Mining Indaba : Popol Mabolia positionne le CAMI comme porte d’entrée du secteur minier en RDC et mise sur la transparence pour séduire les investisseurs
Mining Indaba : Popol Mabolia positionne le CAMI comme porte d’entrée du secteur minier en RDC et mise sur la transparence pour séduire les investisseurs
AFP
Dans le cadre de sa participation au Forum Invest in Mining Indaba, le Directeur Général du Cadastre Minier (CAMI), M. Popol Mabolia Yenga, est intervenu le 11 février 2026 lors du DRC Breakfast pour éclairer les participants sur le rôle stratégique de son institution, présentée comme la véritable porte d’entrée du secteur minier en République démocratique du Congo. Devant un public international d’investisseurs et d’acteurs du secteur extractif, le DG du CAMI a rappelé que son établissement public assure la gestion du domaine minier national, l’octroi et la sécurisation des droits miniers et de carrières, ainsi que l’enregistrement des mutations.
Au cours de son intervention, Popol Mabolia a détaillé, en effet, les différentes modalités d’obtention d’un Permis d’Exploitation (PE). Celui-ci, dit-il, peut notamment être obtenu à partir d’un Permis de Recherches (PR), par amodiation, cession ou encore dans le cadre de partenariats, sous réserve du strict respect des conditions légales et réglementaires en vigueur.
Il a insisté sur la nécessité pour les investisseurs de s’inscrire dans un cadre formel et transparent, garantissant la sécurité juridique des titres miniers.
La dynamique de modernisation portée par la Vision 2025-2030 du CAMI a également été mise en exergue. Cette feuille de route traduit, selon son Directeur Général, une volonté affirmée de renforcer la gouvernance, la digitalisation et la transparence dans la gestion du domaine minier, afin d’améliorer le climat des affaires et d’attirer davantage d’investissements.
Sur la question sensible de l’exploitation minière artisanale, Popol Mabolia a présenté une approche pragmatique, profondément ancrée dans les réalités sociales de la République démocratique du Congo. Il a rappelé que cette activité constitue aujourd’hui la principale source de revenus pour deux à trois millions de jeunes Congolais.
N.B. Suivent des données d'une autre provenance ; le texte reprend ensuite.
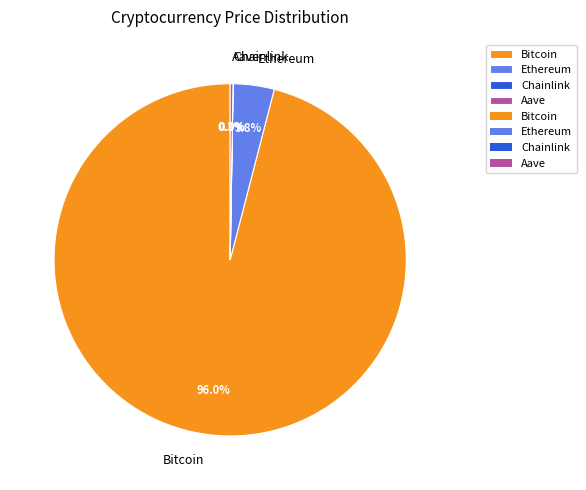

Which slice is the largest?

Bitcoin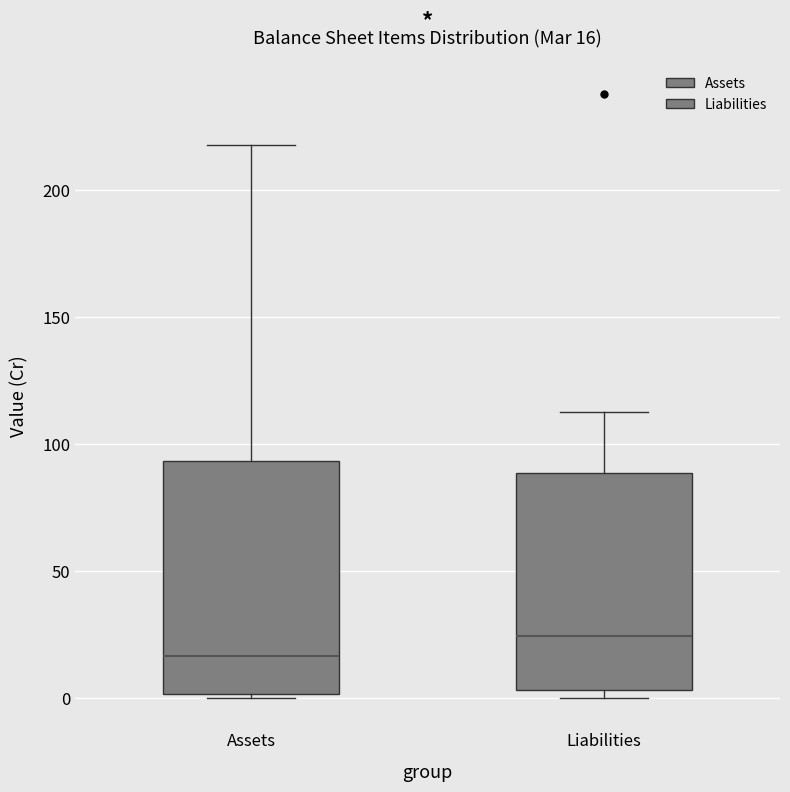

Which box's median line is the highest?

Liabilities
« L’exploitation artisanale est une réalité qui frappe de plein fouet. Ce sont deux à trois millions de jeunes en quête d’emploi. Il faut comprendre leur situation et chercher comment formaliser leur activité », a-t-il déclaré.
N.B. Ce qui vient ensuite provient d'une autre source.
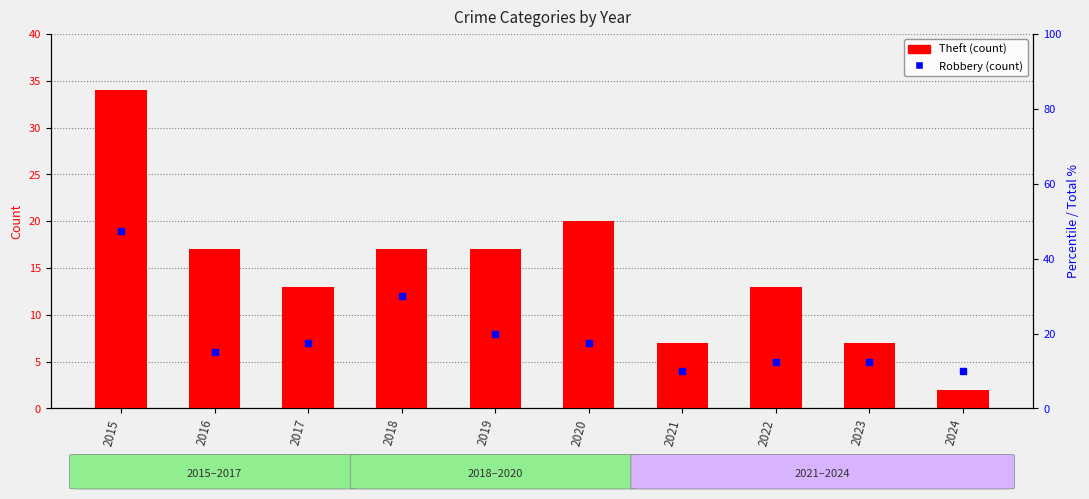

Which series contains the highest Y value?

Theft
À l’en croire, l’exploitation artisanale ne peut être analysée uniquement sous l’angle réglementaire. Elle constitue aussi une réponse à la précarité de l’emploi. Pendant longtemps, la formalisation s’est essentiellement appuyée sur la traçabilité des minerais dès l’extraction, une approche jugée aujourd’hui insuffisante face aux enjeux humains et économiques.
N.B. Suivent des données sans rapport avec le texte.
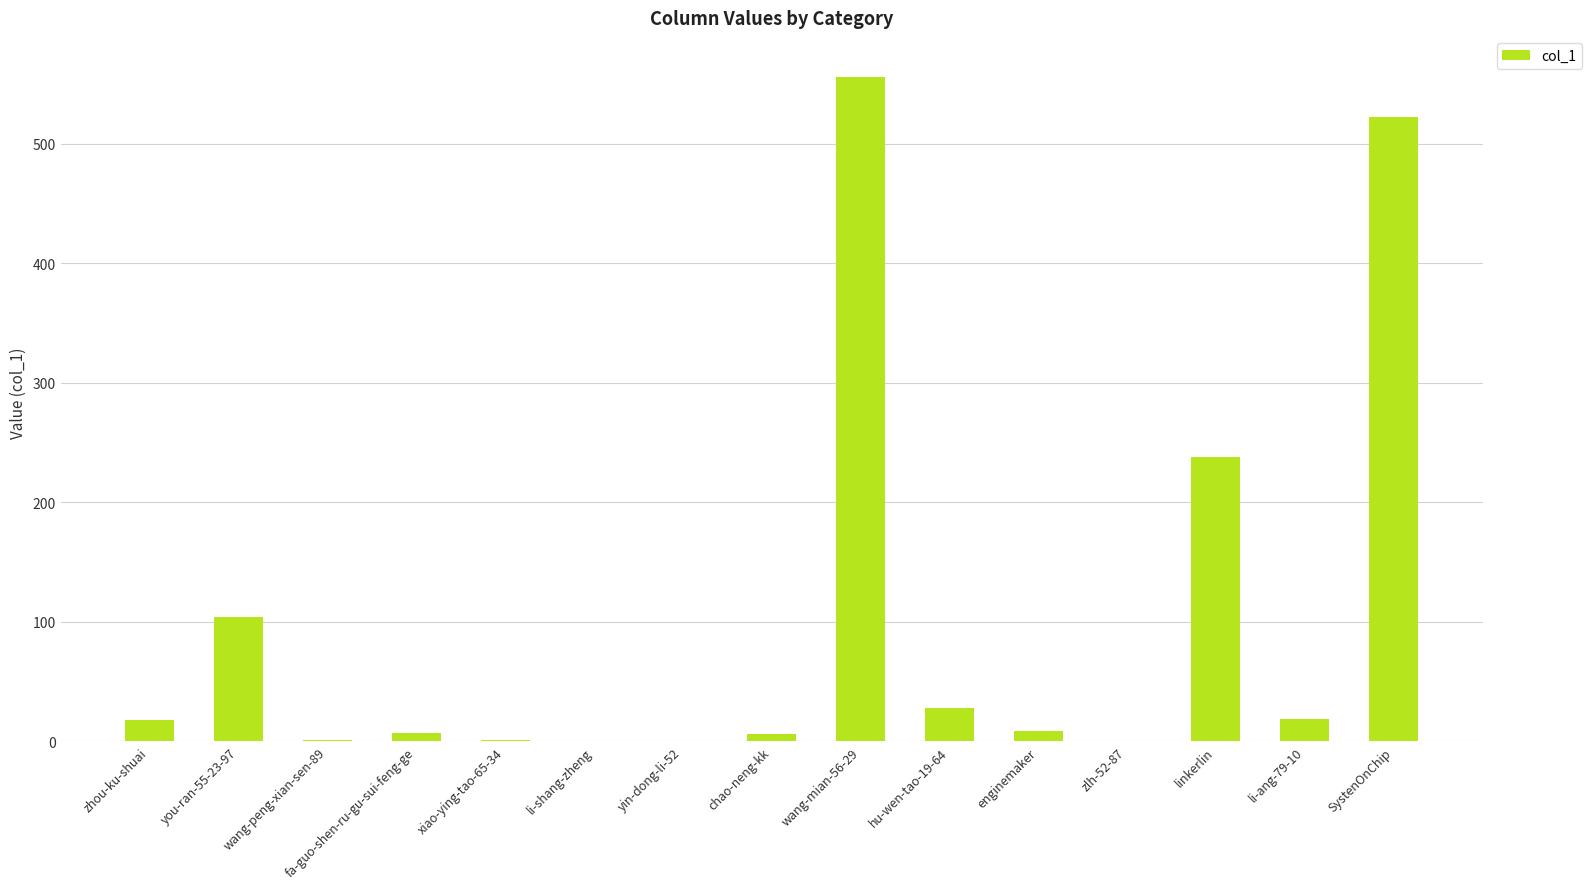

What is the difference between the values at hu-wen-tao-19-64 and li-shang-zheng?

28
Plutôt que d’opter pour la stigmatisation des creuseurs, le Directeur général du CAMI a défendu une approche pragmatique, axée sur la tolérance, l’encadrement et leur intégration progressive dans l’économie formelle. Selon lui, en effet, la formalisation doit s’appuyer sur l’accompagnement plutôt que sur la répression.
S’inscrivant dans cette logique, il a salué les initiatives portées par le ministre des Mines, Louis Watum Kabamba, visant à mettre en place, en partenariat avec des compagnies d’assurance, des mécanismes de couverture adaptés aux exploitants artisanaux. Une démarche qu’il considère comme un pas concret vers la sécurisation sociale et la structuration du secteur.
Il a indiqué qu’une contribution mensuelle modeste — estimée autour de 40 dollars — constituerait déjà une avancée significative vers la formalisation et la sécurisation sociale des travailleurs du secteur.
Il a ajouté que cette dynamique pourrait être renforcée par la politique de couverture santé universelle impulsée par le Président de la République, Félix Tshisekedi, afin d’assurer une meilleure protection sociale aux millions d’acteurs du secteur artisanal.
Aussi, il a fait savoir que le Code minier congolais prévoit déjà des mécanismes favorisant l’organisation des exploitants artisanaux, notamment à travers la création de coopératives pouvant accéder aux permis de petite mine. Popol Mabolia a fait remarquer que l’un des principaux défis reste toutefois d’ordre culturel.

« Il faut beaucoup de pédagogie pour faire comprendre que l’union fait la force. L’individualisme freine encore le secteur. En s’organisant, les exploitants deviennent plus solides économiquement et plus crédibles institutionnellement », a-t-il laissé entendre.
Pour le Directeur général du CAMI, la formalisation dépasse la seule exigence réglementaire ; elle constitue une opportunité humaine et économique majeure visant à protéger les creuseurs, à structurer leur activité et à les intégrer pleinement dans la chaîne de valeur minière nationale.